Velocity – that incoming rate of data is fast.
Variety – e.g. structured and unstructured data combined (from say social media or insurance claims) or geospatial
data mixed (contextual data), and
Voracity – The data and all of it need to be consumed very fast. Fast response time required to analyze and respond
e.g. Scrutinize million transaction events online to identify potential fraud.

This is some in sense going against statistical notion of sampling. But some business cases are surely in place and more of them to come – e.g. analyzing click stream data for better targeted advertisement, or social media analytics, or even in power grid monitoring. Sophisticated analytics can substantially improve decision making, minimize risks, and unearth valuable insights that would otherwise remain hidden. Data collected from various sources, when combined together can generate new insights. Products and services could be offered to customers any time over digital media. As large infrastructures and cities are get automated – they too will generate tremendous amount of information and require round the clock real-time monitoring and state of the art analytics built using machine learning and statistical techniques.

According to experts, Big data can generate significant financial value across sectors: US health care alone can see $300 billion value per year with 0.7% productivity growth.
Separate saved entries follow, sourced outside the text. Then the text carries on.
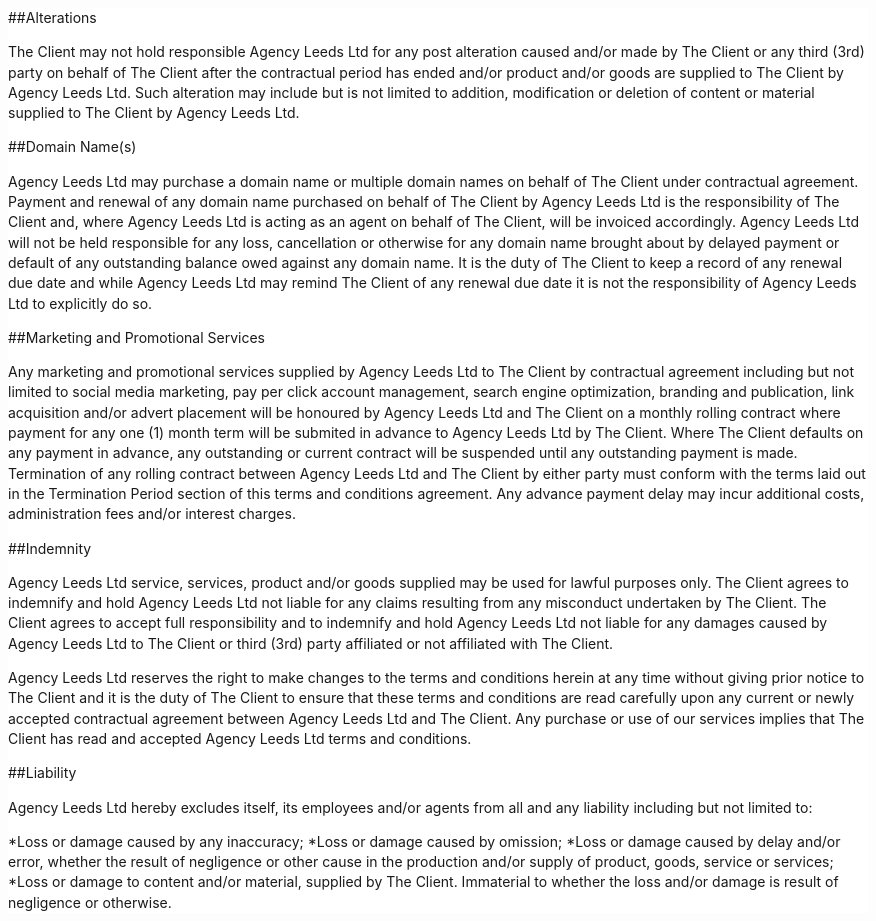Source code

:##Alterations

The Client may not hold responsible Agency Leeds Ltd for any post alteration caused and/or made by The Client or any third (3rd) party on behalf of The Client after the contractual period has ended and/or product and/or goods are supplied to The Client by Agency Leeds Ltd. Such alteration may include but is not limited to addition, modification or deletion of content or material supplied to The Client by Agency Leeds Ltd.

##Domain Name(s)

Agency Leeds Ltd may purchase a domain name or multiple domain names on behalf of The Client under contractual agreement. Payment and renewal of any domain name purchased on behalf of The Client by Agency Leeds Ltd is the responsibility of The Client and, where Agency Leeds Ltd is acting as an agent on behalf of The Client, will be invoiced accordingly. Agency Leeds Ltd will not be held responsible for any loss, cancellation or otherwise for any domain name brought about by delayed payment or default of any outstanding balance owed against any domain name. It is the duty of The Client to keep a record of any renewal due date and while Agency Leeds Ltd may remind The Client of any renewal due date it is not the responsibility of Agency Leeds Ltd to explicitly do so.

##Marketing and Promotional Services

Any marketing and promotional services supplied by Agency Leeds Ltd to The Client by contractual agreement including but not limited to social media marketing, pay per click account management, search engine optimization, branding and publication, link acquisition and/or advert placement will be honoured by Agency Leeds Ltd and The Client on a monthly rolling contract where payment for any one (1) month term will be submited in advance to Agency Leeds Ltd by The Client. Where The Client defaults on any payment in advance, any outstanding or current contract will be suspended until any outstanding payment is made. Termination of any rolling contract between Agency Leeds Ltd and The Client by either party must conform with the terms laid out in the Termination Period section of this terms and conditions agreement. Any advance payment delay may incur additional costs, administration fees and/or interest charges.

##Indemnity

Agency Leeds Ltd service, services, product and/or goods supplied may be used for lawful purposes only. The Client agrees to indemnify and hold Agency Leeds Ltd not liable for any claims resulting from any misconduct undertaken by The Client. The Client agrees to accept full responsibility and to indemnify and hold Agency Leeds Ltd not liable for any damages caused by Agency Leeds Ltd to The Client or third (3rd) party affiliated or not affiliated with The Client.

Agency Leeds Ltd reserves the right to make changes to the terms and conditions herein at any time without giving prior notice to The Client and it is the duty of The Client to ensure that these terms and conditions are read carefully upon any current or newly accepted contractual agreement between Agency Leeds Ltd and The Client. Any purchase or use of our services implies that The Client has read and accepted Agency Leeds Ltd terms and conditions.

##Liability

Agency Leeds Ltd hereby excludes itself, its employees and/or agents from all and any liability including but not limited to:

*Loss or damage caused by any inaccuracy;
*Loss or damage caused by omission;
*Loss or damage caused by delay and/or error, whether the result of negligence or other cause in the production and/or supply of product, goods, service or services;
*Loss or damage to content and/or material, supplied by The Client. Immaterial to whether the loss and/or damage is result of negligence or otherwise.
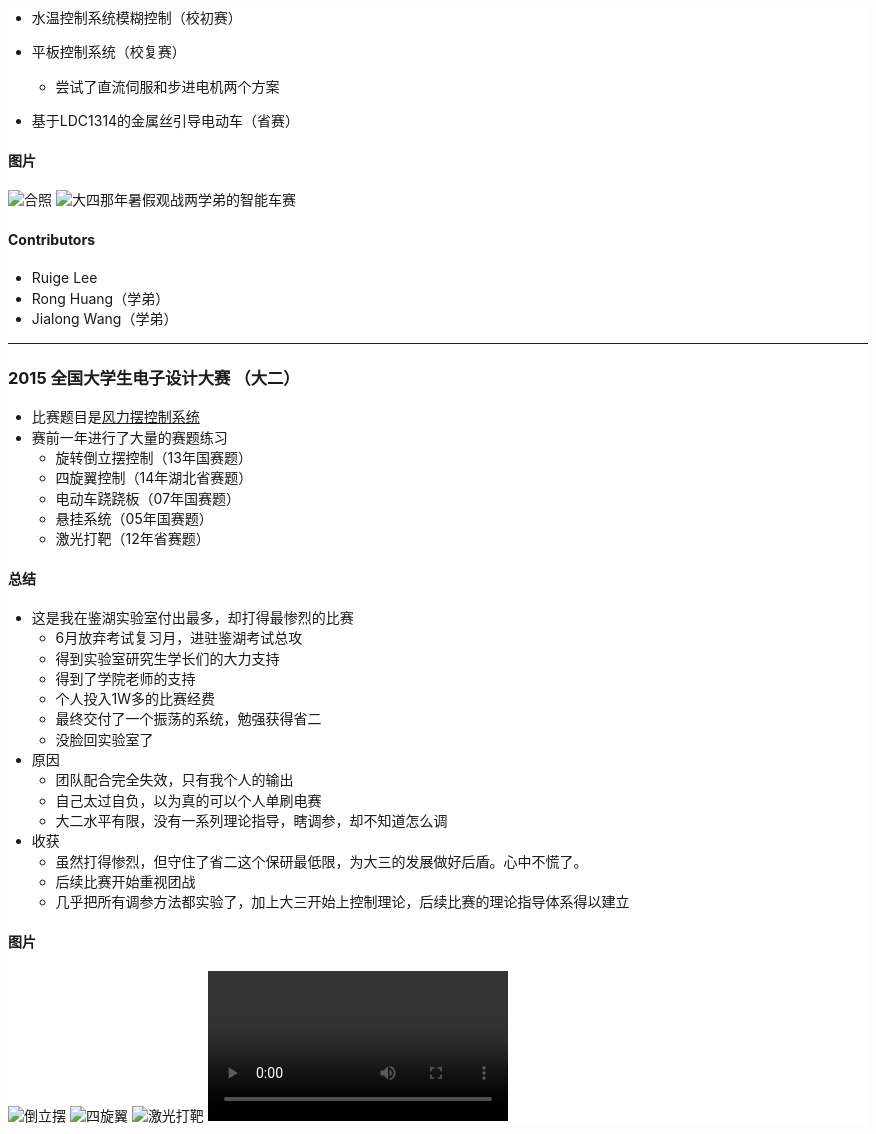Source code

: 
* 水温控制系统模糊控制（校初赛）
* 平板控制系统（校复赛）
    - 尝试了直流伺服和步进电机两个方案

* 基于LDC1314的金属丝引导电动车（省赛）

#### 图片
![合照](https://github.com/whutddk/My-WUT/blob/master/2016电子设计省赛/doc/mmexport1501921922721.jpg)
![大四那年暑假观战两学弟的智能车赛](https://github.com/whutddk/My-WUT/blob/master/2016电子设计省赛/doc/DJI_0159.JPG)

#### Contributors
* Ruige Lee
* Rong Huang（学弟）
* Jialong Wang（学弟）


--------------------------------

### 2015 全国大学生电子设计大赛 （大二）

* 比赛题目是[风力摆控制系统](https://github.com/whutddk/My-WUT/blob/master/2015电子设计国赛/doc/风力摆控制系统(B题).pdf)
* 赛前一年进行了大量的赛题练习
    - 旋转倒立摆控制（13年国赛题）
    - 四旋翼控制（14年湖北省赛题）
    - 电动车跷跷板（07年国赛题）
    - 悬挂系统（05年国赛题）
    - 激光打靶（12年省赛题）

#### 总结
* 这是我在鉴湖实验室付出最多，却打得最惨烈的比赛
    - 6月放弃考试复习月，进驻鉴湖考试总攻
    - 得到实验室研究生学长们的大力支持
    - 得到了学院老师的支持
    - 个人投入1W多的比赛经费
    - 最终交付了一个振荡的系统，勉强获得省二
    - 没脸回实验室了
* 原因
    - 团队配合完全失效，只有我个人的输出
    - 自己太过自负，以为真的可以个人单刷电赛
    - 大二水平有限，没有一系列理论指导，瞎调参，却不知道怎么调
* 收获
    - 虽然打得惨烈，但守住了省二这个保研最低限，为大三的发展做好后盾。心中不慌了。
    - 后续比赛开始重视团战
    - 几乎把所有调参方法都实验了，加上大三开始上控制理论，后续比赛的理论指导体系得以建立

#### 图片

![倒立摆](https://github.com/whutddk/My-WUT/blob/master/2015电子设计国赛/doc/倒立摆/mmexport1465474197571.jpg)
![四旋翼](https://github.com/whutddk/My-WUT/blob/master/2015电子设计国赛/doc/四旋翼/7e0edf155bd21f120afb0397ff8248d6e01761bc.jpg)
![激光打靶](https://github.com/whutddk/My-WUT/blob/master/2015电子设计国赛/doc/激光打靶/微信图片_2019013121595724.jpg)
![风力摆原型](https://github.com/whutddk/My-WUT/blob/master/2015电子设计国赛/doc/风力摆/bf55f16d7ba4039cdfdbb038c446ddf1.mp4)
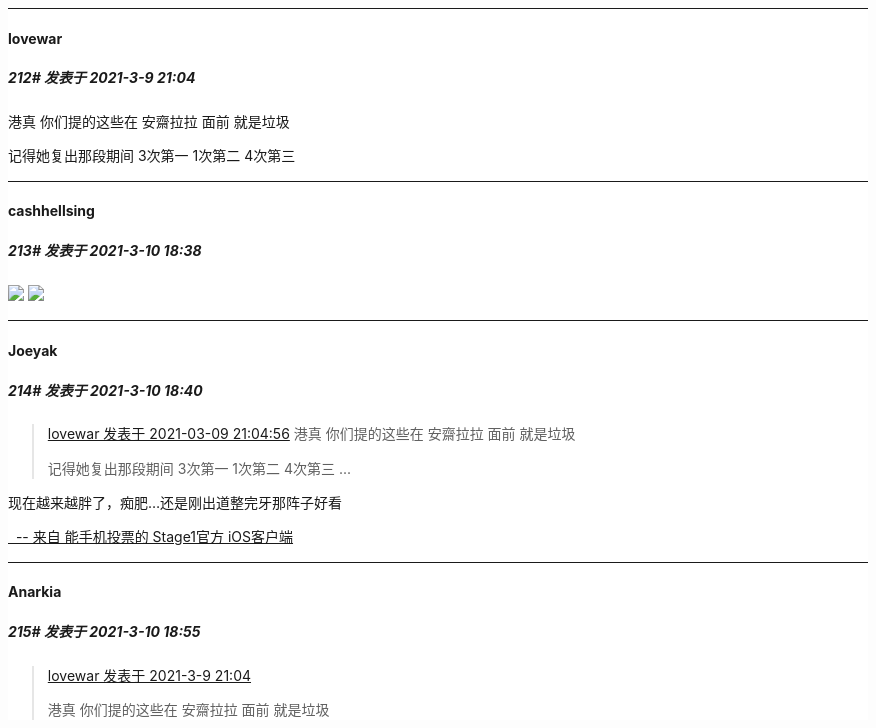 
-----

####  lovewar  
##### 212#       发表于 2021-3-9 21:04


港真 你们提的这些在 安齋拉拉 面前 就是垃圾 

记得她复出那段期间 3次第一 1次第二 4次第三


-----

####  cashhellsing  
##### 213#       发表于 2021-3-10 18:38


<img src="http://wx3.sinaimg.cn/mw690/0078SB1yly1goeuo0dt1yj30u011htc6.jpg" referrerpolicy="no-referrer">
<img src="https://static.saraba1st.com/image/smiley/face2017/074.png" referrerpolicy="no-referrer">


-----

####  Joeyak  
##### 214#       发表于 2021-3-10 18:40


<blockquote><a href="httphttps://bbs.saraba1st.com/2b/forum.php?mod=redirect&amp;goto=findpost&amp;pid=50568618&amp;ptid=1990248" target="_blank">lovewar 发表于 2021-03-09 21:04:56</a>
港真 你们提的这些在 安齋拉拉 面前 就是垃圾 

记得她复出那段期间 3次第一 1次第二 4次第三 ...</blockquote>现在越来越胖了，痴肥…还是刚出道整完牙那阵子好看

[  -- 来自 能手机投票的 Stage1官方 iOS客户端](https://itunes.apple.com/fi/app/saraba1st/id1221237470?mt=8)


-----

####  Anarkia  
##### 215#       发表于 2021-3-10 18:55


<blockquote><a href="httphttps://bbs.saraba1st.com/2b/forum.php?mod=redirect&amp;goto=findpost&amp;pid=50568618&amp;ptid=1990248" target="_blank">lovewar 发表于 2021-3-9 21:04</a>

港真 你们提的这些在 安齋拉拉 面前 就是垃圾 

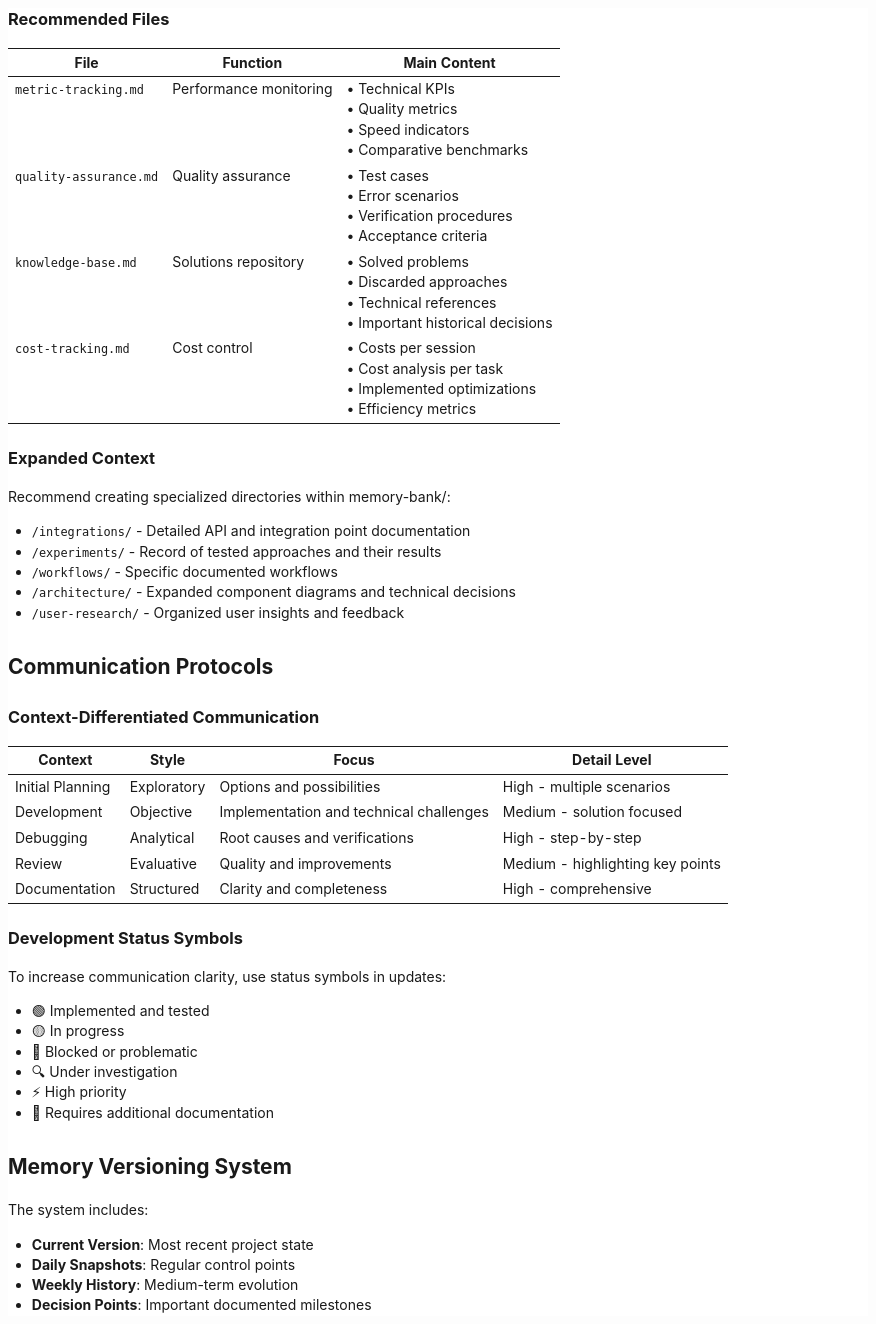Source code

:### Recommended Files

| File | Function | Main Content |
|------|----------|--------------|
| `metric-tracking.md` | Performance monitoring | • Technical KPIs<br>• Quality metrics<br>• Speed indicators<br>• Comparative benchmarks |
| `quality-assurance.md` | Quality assurance | • Test cases<br>• Error scenarios<br>• Verification procedures<br>• Acceptance criteria |
| `knowledge-base.md` | Solutions repository | • Solved problems<br>• Discarded approaches<br>• Technical references<br>• Important historical decisions |
| `cost-tracking.md` | Cost control | • Costs per session<br>• Cost analysis per task<br>• Implemented optimizations<br>• Efficiency metrics |

### Expanded Context
Recommend creating specialized directories within memory-bank/:

- `/integrations/` - Detailed API and integration point documentation
- `/experiments/` - Record of tested approaches and their results
- `/workflows/` - Specific documented workflows
- `/architecture/` - Expanded component diagrams and technical decisions
- `/user-research/` - Organized user insights and feedback

## Communication Protocols

### Context-Differentiated Communication

| Context | Style | Focus | Detail Level |
|---------|-------|-------|-------------|
| Initial Planning | Exploratory | Options and possibilities | High - multiple scenarios |
| Development | Objective | Implementation and technical challenges | Medium - solution focused |
| Debugging | Analytical | Root causes and verifications | High - step-by-step |
| Review | Evaluative | Quality and improvements | Medium - highlighting key points |
| Documentation | Structured | Clarity and completeness | High - comprehensive |

### Development Status Symbols

To increase communication clarity, use status symbols in updates:
- 🟢 Implemented and tested
- 🟡 In progress
- 🔴 Blocked or problematic
- 🔍 Under investigation
- ⚡ High priority
- 📝 Requires additional documentation

## Memory Versioning System

The system includes:
- **Current Version**: Most recent project state
- **Daily Snapshots**: Regular control points
- **Weekly History**: Medium-term evolution
- **Decision Points**: Important documented milestones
Global personal location data can see $100 billion+ revenue for service providers, and up to $700 billion value to end user.

We have built in-depth capabilities in following areas to handle and analyze Big Data:

1. Development with Hadoop, HDFS, MapReduce, Hadoop Streaming, Hive, Pig, Mahout and HBase
2. Development with MongoDB
3. Development with memcached
4. Experience in handling:

  • ETL with Hadoop – Pig, Hive, HBase and Data on HDFS
  • ETL with MongoDB
  • Data profiling and cleansing in the distributed Hadoop like environment
  • Handling image data on Hadoop using HIPI
  • Serialization on Hadoop with Google protocol-buffer
  • Unstructured text data management on Hadoop
  • Time-series data analysis with Hadoop (e.g. from smart grid)
  • Combined solution using memcached, MongoDB, Hadoop MapReduce, and webserver
  • Extensive log collection and analytics (log4j, Chukwa)
  • Benchmarking: YCSB, GridMix3
  • Theta-joins using MapReduce
  • Self-similarity join / self-join with map reduce
  • Projection and joins with map reduce (SQL-to-MapReduce translators)
  • Distributed scheduling and load balancing including fair scheduler

Currently we offer services in following areas in Big Data:

Social CRM:
We are working on analyzing real-time data streams from Twitter and Facebook using various machine learning algorithms in conjunction with natural language processing techniques on Big Data platforms. We use language modelling (N-gram), named entity recognition and parsing techniques (PCFG), with various classifiers, clustering algorithms, and regression techniques.

One of our important focus areas is to provide solution for enterprise business analytics requirement by leveraging Hadoop and related big data technologies like MongoDB and memcached. We are currently working on customer profile analysis, fraud detection and analysis, workflow modelling in Banking and Insurance domains.

We are gathering large volumes of real-time operational measurement data from multi-vendor and multi-technology networks. Using map-reduce framework we calculate various KPI and KQI and generate meaningful information and actionable insights much faster in near real-time.